When they got back to the Poconos, she did finally go to a doctor. Her jaw is fractured in three places, and she had surgery (yet again)! this time to wire her jaw shut. My father waited 48 hours before calling to let me know. Poor woman, I do not know how she manages to keep going. Or why.
The wedding itself was beautiful, but weird. Catherine, at 48, is ten years younger than I. Bob, the groom, is 79. So you won't have to count on your fingers (like I do) that's 31 years difference. He is neither rich nor organized, and Catherine is even less organized. I hope it truly is a love match. Her sons dislike her to the point of hatred (they have been poisoned by their father), but Catherine does stupid things, like not including then in the "family wedding photos." The eldest voiced his bitterness, the youngest just shrugged. I wanted to cry for them. Bob tries to stay out of it.

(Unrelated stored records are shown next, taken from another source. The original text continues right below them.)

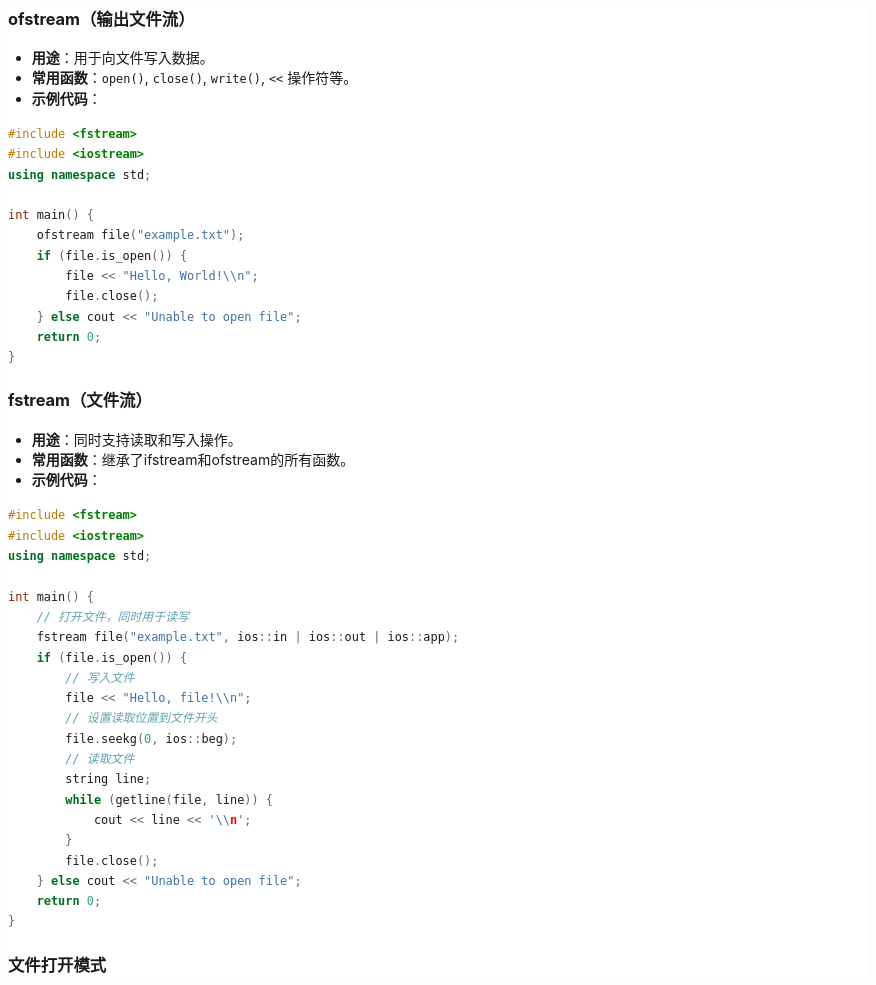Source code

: ### ofstream（输出文件流）

- **用途**：用于向文件写入数据。
- **常用函数**：`open()`, `close()`, `write()`, `<<` 操作符等。
- **示例代码**：

```cpp
#include <fstream>
#include <iostream>
using namespace std;

int main() {
    ofstream file("example.txt");
    if (file.is_open()) {
        file << "Hello, World!\\n";
        file.close();
    } else cout << "Unable to open file";
    return 0;
}
```

### fstream（文件流）

- **用途**：同时支持读取和写入操作。
- **常用函数**：继承了ifstream和ofstream的所有函数。
- **示例代码**：

```cpp
#include <fstream>
#include <iostream>
using namespace std;

int main() {
    // 打开文件，同时用于读写
    fstream file("example.txt", ios::in | ios::out | ios::app);
    if (file.is_open()) {
        // 写入文件
        file << "Hello, file!\\n";
        // 设置读取位置到文件开头
        file.seekg(0, ios::beg);
        // 读取文件
        string line;
        while (getline(file, line)) {
            cout << line << '\\n';
        }
        file.close();
    } else cout << "Unable to open file";
    return 0;
}
```

### 文件打开模式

I am glad I went; I wanted to support Catherine, see the wedding and I hope I helped her by taking care of my parents, buying food, and generally keeping the retreat house situation as grounded as possible. But I came home and was very sad. None of my parents' offshoots have had good lives, and neither have our own offshoots. We all need more therapy than is available, and sometime I think my own years on and off in therapy have just allowed me to see all this clearer than most.
Still, Catherine walked down the aisle on my father's arm, dressed in a vintage turquoise beaded cocktail dress, looking radiant, and Bob got quite choked up as he said his vows. I really wish them happiness and enjoyment of each other.
Thank you for keeping my mother in your prayers, and I'll let you know haw she is when my father lets me know. I'll probably not talk to her for at least a couple of weeks.